GIVEN INSTRUCTION: Carry on the post about online dating matches, writing what comes next after its final sentence.

SELECTED EXTRACT:
No online service or the algorithms behind it is going to be sufficiently
advanced and AI-ified enough to be able to determine whether or not person A
and person B would be a good match.

There are too many variables. What even is a good match? Hell, MOST of the
time humans get it wrong. How many times have you met someone who fits about
80% of the bill... but you don't find each other funny enough, or attractive
enough, or the sex isn't so good. You can't determine ANY of that via an
online service.

The real magic is going to happen in the real world. You put people together
and see what happens, plain and simple. Dating sites need to stop focusing on
match percentages, political affiliation, BMI, hair color, how many keywords
match in your bio, etc...

Extracted records

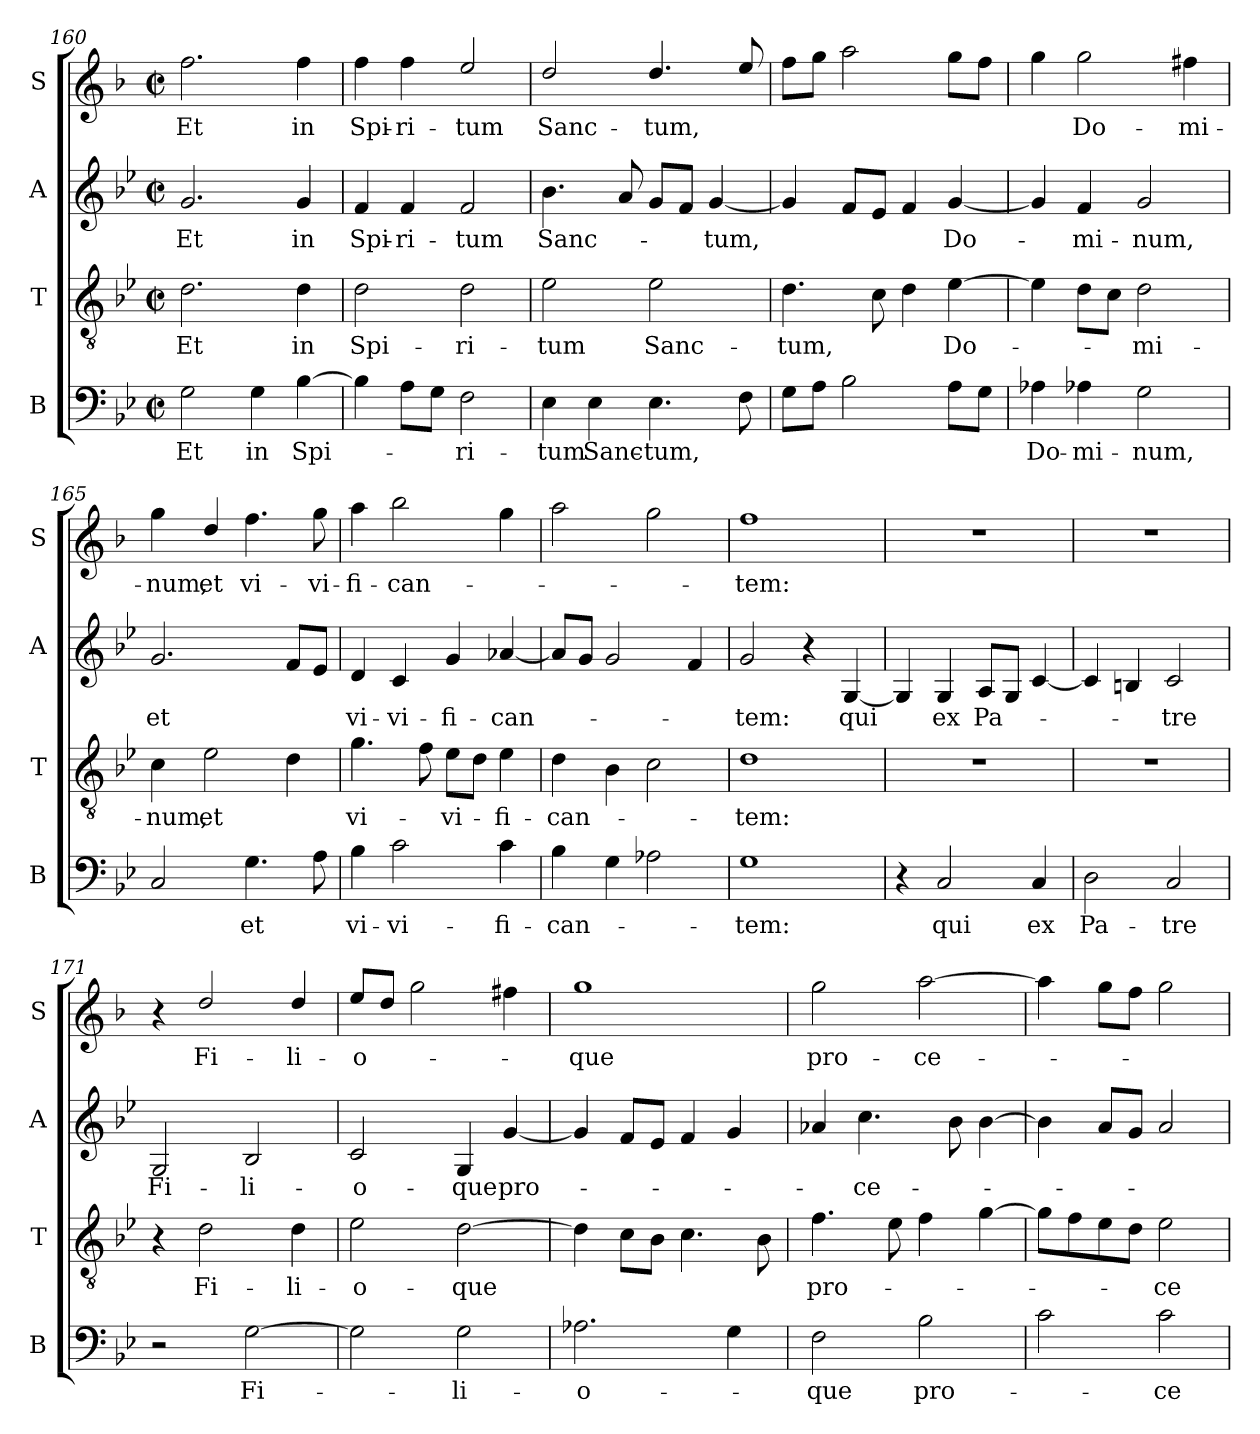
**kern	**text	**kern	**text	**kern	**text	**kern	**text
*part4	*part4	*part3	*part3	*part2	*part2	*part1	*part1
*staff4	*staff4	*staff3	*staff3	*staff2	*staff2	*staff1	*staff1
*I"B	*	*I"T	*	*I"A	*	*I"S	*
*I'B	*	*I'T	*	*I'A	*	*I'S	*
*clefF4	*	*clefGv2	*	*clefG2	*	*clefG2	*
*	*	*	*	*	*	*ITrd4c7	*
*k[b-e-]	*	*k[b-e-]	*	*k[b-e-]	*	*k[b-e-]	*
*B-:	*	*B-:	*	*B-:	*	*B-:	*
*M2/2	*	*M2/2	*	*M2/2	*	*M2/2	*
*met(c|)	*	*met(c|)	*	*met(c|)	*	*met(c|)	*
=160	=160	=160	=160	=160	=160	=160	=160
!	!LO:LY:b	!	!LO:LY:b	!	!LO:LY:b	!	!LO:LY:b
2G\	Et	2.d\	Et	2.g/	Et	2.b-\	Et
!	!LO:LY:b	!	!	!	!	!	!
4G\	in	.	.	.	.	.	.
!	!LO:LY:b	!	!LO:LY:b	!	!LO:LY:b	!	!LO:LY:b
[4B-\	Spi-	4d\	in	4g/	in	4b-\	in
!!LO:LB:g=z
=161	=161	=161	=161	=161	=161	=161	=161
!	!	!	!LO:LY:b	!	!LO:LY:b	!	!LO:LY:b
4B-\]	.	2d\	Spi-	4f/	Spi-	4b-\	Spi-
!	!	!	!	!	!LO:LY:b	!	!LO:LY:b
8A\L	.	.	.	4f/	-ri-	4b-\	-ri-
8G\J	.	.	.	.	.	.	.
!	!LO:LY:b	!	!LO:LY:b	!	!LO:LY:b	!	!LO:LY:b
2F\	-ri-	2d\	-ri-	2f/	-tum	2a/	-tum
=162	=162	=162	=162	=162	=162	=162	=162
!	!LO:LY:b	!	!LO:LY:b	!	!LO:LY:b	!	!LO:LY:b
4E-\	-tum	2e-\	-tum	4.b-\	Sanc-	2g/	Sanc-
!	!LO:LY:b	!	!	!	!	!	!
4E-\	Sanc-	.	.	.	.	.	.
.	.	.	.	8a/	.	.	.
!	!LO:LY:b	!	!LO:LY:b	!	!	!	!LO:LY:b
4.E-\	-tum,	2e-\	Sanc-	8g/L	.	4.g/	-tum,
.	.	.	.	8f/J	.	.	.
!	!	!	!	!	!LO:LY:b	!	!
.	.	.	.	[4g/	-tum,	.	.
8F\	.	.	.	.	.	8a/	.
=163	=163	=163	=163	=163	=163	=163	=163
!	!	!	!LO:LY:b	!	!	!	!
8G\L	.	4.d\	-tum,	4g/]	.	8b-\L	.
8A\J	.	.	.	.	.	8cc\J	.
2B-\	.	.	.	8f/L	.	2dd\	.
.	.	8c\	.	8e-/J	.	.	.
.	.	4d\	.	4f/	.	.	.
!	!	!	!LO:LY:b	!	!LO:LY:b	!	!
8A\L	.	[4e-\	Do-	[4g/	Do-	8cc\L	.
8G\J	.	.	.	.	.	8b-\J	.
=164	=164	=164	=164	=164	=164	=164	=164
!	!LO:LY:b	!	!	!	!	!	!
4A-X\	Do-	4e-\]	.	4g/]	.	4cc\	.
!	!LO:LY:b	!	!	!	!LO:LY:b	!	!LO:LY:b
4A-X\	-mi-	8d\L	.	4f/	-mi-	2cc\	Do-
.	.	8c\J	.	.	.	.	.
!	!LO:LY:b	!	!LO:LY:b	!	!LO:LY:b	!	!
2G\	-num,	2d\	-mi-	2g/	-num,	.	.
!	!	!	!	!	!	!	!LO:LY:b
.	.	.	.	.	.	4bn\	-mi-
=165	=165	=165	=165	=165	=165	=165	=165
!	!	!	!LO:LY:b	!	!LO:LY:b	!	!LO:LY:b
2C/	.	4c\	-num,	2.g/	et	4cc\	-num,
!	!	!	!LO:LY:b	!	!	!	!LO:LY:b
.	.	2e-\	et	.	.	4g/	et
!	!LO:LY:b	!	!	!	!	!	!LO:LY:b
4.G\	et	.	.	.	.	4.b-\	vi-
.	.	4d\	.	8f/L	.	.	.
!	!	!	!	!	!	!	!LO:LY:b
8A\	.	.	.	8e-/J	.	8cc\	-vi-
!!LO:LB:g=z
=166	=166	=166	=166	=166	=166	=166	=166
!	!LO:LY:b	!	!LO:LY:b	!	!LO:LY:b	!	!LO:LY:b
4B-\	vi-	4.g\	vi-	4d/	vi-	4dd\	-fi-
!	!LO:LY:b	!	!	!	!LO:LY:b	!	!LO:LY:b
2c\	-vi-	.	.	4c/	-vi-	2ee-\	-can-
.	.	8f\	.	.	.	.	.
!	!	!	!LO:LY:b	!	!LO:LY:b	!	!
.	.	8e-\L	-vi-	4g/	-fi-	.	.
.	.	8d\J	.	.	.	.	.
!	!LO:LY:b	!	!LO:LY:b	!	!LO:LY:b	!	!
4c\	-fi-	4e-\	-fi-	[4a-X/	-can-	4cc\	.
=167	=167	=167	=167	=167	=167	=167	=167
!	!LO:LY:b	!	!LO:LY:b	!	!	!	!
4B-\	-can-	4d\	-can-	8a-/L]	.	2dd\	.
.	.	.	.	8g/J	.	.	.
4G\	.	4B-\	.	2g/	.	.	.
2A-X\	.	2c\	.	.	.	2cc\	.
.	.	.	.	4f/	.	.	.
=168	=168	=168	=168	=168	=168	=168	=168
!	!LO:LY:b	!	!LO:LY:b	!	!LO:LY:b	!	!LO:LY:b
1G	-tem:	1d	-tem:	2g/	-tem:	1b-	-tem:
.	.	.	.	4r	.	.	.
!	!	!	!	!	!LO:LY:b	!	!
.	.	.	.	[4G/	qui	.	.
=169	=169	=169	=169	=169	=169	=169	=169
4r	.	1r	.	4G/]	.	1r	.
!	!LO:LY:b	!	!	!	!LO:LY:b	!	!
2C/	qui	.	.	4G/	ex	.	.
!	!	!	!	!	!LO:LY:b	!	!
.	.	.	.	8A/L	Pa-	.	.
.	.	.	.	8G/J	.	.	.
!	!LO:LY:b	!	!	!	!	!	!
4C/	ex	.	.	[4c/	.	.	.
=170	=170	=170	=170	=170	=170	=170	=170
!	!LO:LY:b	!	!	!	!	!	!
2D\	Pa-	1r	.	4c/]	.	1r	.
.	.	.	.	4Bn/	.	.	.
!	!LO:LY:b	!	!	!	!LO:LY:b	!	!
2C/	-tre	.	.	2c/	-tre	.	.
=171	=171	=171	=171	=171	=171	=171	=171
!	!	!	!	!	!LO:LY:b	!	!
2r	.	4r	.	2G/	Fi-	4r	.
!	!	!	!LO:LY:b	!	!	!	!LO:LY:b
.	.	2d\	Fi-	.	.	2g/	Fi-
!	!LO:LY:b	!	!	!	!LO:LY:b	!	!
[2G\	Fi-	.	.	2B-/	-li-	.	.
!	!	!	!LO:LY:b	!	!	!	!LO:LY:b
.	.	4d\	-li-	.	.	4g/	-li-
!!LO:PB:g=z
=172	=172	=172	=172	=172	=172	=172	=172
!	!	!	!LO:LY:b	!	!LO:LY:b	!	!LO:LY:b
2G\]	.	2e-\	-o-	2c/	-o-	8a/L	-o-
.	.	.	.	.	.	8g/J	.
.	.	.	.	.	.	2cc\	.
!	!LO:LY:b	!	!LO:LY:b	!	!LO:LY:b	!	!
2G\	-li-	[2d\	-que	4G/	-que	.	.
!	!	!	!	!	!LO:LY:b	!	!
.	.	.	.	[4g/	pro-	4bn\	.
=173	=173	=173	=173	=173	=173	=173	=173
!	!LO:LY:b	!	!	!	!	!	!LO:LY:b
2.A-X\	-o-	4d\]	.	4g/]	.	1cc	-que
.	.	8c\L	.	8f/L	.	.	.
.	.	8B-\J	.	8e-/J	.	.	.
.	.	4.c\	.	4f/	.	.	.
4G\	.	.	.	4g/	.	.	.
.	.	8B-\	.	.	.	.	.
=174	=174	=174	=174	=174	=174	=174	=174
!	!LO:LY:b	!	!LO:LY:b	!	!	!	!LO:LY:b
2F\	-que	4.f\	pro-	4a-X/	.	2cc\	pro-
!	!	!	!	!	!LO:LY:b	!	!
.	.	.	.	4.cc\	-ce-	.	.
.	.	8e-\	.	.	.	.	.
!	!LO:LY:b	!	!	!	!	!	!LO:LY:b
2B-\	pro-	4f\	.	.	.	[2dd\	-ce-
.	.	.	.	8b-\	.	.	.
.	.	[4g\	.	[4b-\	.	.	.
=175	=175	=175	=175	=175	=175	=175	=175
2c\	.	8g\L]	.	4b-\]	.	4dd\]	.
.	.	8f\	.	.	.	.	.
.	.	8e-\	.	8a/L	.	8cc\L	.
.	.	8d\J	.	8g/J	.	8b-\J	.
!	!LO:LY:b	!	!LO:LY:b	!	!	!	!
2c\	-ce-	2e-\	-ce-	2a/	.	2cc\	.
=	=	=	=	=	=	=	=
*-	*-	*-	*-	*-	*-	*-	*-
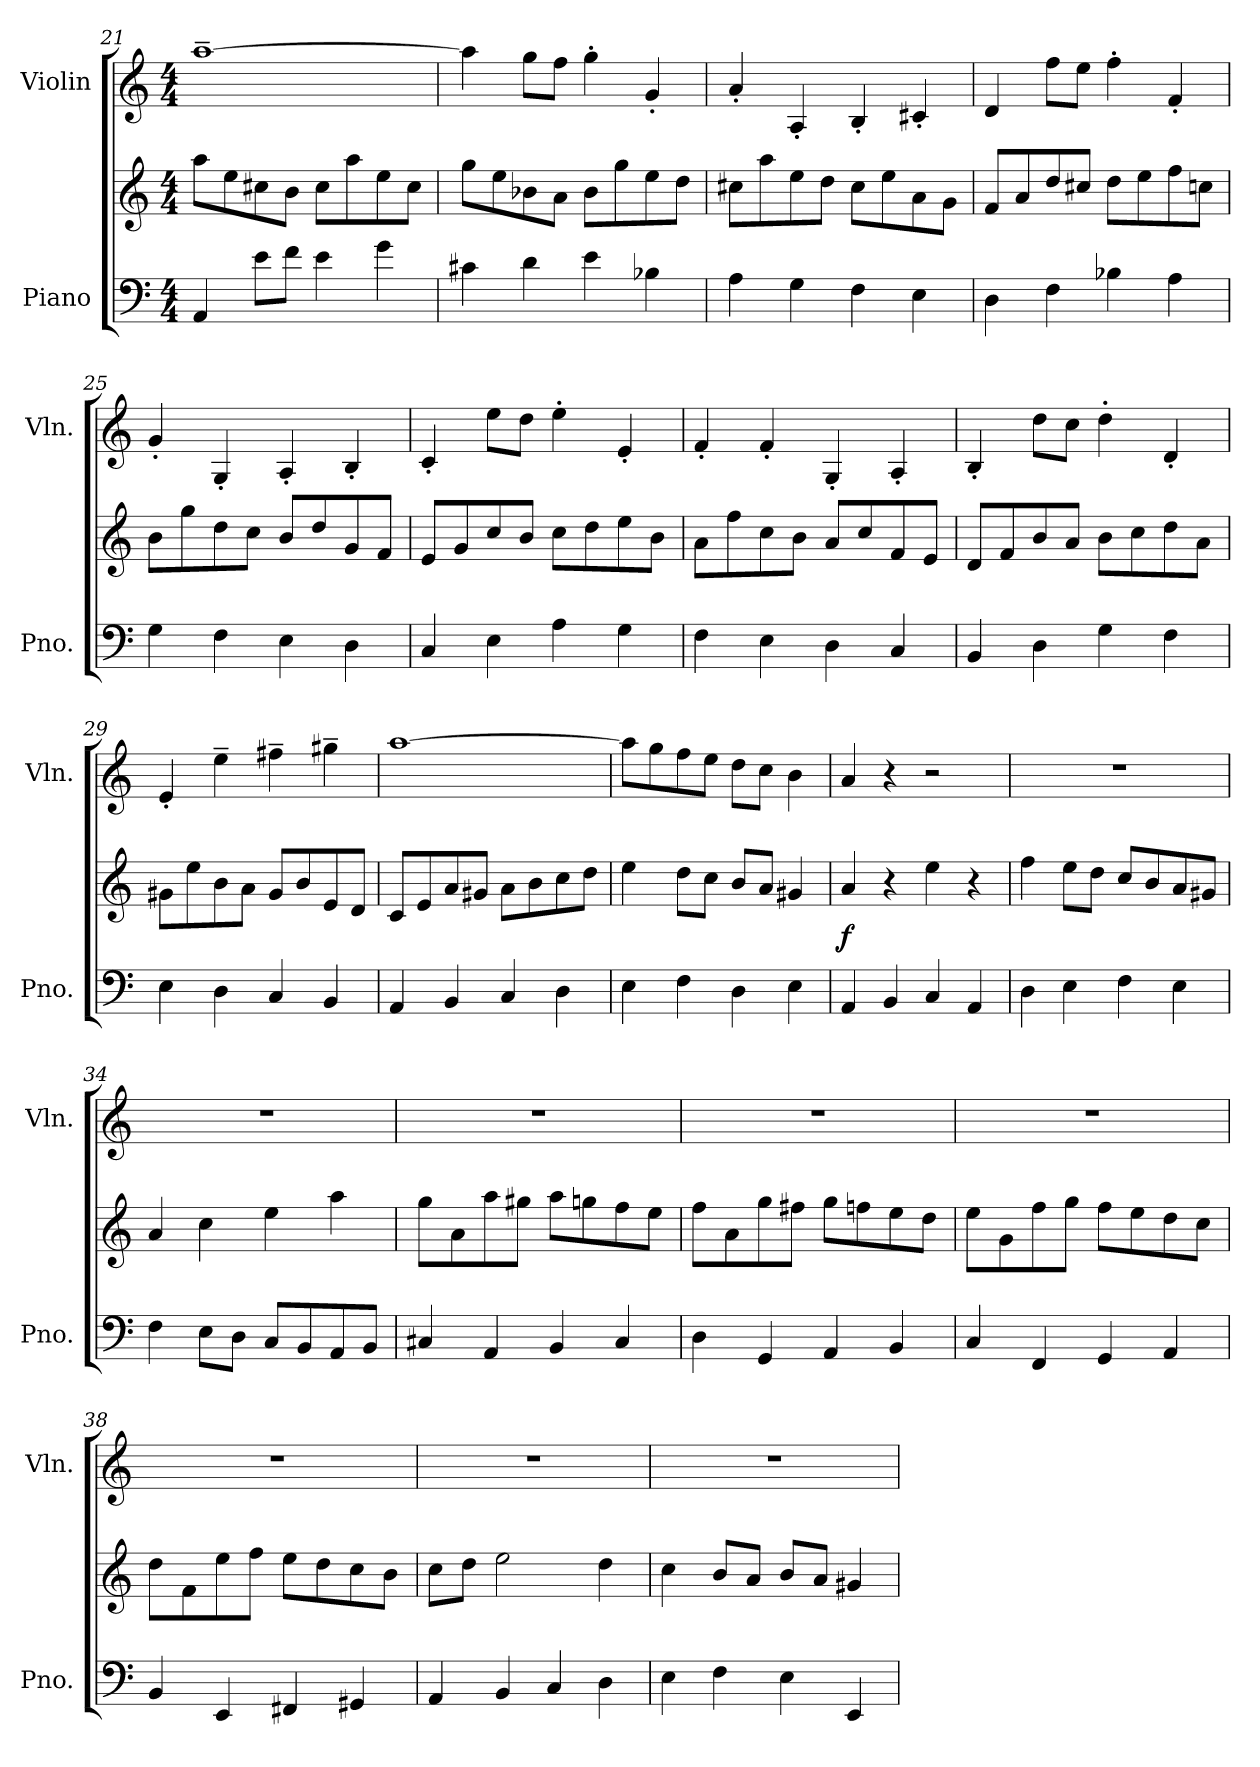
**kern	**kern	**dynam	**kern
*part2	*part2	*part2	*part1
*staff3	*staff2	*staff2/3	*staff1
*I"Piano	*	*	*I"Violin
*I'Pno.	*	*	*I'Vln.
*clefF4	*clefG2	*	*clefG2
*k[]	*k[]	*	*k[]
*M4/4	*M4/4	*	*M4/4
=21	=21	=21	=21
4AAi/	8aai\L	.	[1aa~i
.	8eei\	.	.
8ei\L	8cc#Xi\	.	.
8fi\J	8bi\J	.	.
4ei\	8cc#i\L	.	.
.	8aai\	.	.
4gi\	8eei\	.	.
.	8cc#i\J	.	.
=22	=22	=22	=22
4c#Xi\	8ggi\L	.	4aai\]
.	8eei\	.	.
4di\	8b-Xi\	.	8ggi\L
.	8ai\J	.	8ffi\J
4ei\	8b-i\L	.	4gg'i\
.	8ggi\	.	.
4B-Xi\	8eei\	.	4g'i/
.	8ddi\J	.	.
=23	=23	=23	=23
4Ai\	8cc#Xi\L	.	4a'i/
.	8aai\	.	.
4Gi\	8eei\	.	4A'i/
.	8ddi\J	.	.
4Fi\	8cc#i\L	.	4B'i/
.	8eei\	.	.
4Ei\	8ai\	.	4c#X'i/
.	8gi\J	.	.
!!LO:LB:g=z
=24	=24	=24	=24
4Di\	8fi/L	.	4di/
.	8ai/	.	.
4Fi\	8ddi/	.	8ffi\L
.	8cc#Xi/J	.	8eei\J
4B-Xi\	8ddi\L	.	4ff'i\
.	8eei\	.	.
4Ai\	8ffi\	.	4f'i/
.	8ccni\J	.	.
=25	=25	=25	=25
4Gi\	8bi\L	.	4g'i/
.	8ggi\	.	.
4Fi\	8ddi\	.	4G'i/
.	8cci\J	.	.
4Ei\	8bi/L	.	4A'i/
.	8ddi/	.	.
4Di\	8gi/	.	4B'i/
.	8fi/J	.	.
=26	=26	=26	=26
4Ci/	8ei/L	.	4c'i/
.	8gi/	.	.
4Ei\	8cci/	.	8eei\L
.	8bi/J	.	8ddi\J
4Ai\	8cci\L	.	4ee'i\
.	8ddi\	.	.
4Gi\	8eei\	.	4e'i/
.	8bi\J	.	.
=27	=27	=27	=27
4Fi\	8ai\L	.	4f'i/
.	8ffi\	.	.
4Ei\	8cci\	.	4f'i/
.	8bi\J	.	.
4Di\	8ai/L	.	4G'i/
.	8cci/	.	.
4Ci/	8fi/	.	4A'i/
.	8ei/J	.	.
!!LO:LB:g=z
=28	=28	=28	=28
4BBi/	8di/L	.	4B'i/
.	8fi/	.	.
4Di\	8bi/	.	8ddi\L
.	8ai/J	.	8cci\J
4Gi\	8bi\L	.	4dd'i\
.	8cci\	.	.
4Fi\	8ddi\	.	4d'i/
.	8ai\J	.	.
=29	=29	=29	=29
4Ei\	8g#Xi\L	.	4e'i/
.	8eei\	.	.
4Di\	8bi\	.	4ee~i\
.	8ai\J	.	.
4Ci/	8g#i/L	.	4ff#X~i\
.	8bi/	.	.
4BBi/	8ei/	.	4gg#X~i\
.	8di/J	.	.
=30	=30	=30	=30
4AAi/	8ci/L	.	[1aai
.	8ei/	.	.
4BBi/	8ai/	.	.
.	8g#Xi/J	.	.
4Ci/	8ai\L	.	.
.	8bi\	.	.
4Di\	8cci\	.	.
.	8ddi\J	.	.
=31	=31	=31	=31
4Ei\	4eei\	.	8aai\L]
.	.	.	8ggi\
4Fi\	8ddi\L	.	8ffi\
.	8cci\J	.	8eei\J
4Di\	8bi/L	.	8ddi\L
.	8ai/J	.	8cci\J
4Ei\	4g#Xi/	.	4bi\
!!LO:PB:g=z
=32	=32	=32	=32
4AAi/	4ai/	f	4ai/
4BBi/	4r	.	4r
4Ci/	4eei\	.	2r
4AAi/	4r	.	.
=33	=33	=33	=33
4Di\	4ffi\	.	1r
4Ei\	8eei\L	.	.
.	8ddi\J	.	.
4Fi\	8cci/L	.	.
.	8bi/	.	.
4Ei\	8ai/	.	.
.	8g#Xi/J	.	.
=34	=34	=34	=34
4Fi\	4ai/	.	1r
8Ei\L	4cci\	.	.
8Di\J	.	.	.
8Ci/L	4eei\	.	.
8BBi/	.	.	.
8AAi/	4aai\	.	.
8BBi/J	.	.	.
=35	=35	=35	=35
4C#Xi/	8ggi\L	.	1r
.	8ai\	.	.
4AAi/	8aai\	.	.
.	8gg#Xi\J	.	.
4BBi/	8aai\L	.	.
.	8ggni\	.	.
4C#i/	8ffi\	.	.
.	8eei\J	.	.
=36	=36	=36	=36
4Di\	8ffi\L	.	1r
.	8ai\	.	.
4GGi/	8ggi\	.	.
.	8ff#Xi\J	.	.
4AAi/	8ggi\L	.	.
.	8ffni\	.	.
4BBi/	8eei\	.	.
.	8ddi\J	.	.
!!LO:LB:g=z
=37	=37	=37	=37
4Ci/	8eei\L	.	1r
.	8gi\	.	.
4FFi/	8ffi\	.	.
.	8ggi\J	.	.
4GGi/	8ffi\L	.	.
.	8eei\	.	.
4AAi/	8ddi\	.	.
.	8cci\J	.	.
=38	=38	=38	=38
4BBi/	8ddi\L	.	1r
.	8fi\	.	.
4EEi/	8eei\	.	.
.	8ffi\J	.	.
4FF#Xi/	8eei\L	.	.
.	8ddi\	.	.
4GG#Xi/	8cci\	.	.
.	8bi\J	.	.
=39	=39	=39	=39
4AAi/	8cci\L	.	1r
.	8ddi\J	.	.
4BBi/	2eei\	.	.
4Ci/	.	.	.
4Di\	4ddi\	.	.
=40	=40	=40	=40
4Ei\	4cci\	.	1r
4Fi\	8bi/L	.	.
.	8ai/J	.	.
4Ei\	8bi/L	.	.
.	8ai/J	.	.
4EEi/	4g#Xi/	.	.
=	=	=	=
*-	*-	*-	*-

EXERCISE OUTPUT:
I am an economically conservative person. I did not vote for Obama and do not
want him to be our president. On the other hand, I could easily date and get
along with a woman who disagrees with me. (most do actually) I tend to prefer
brunettes, but I don't really care what color your hair is. If I was locked
into some kind of algorithm or search query in a dating app, I might never
meet a blonde girl who shared a lot of my common interests. Maybe you're great
at writing a witty/funny bio but you're incredibly shy / dry in person. Maybe
you look like you're killer in bed, but in actuality you don't even enjoy sex.
None of this will come from a dating service. It all comes from meeting people
and getting to know them through real life events.

I'd continue and explain what I think is a good solution to this problem but
it will be easier for me to just link to the app when it hits the app store in
the next week or two :)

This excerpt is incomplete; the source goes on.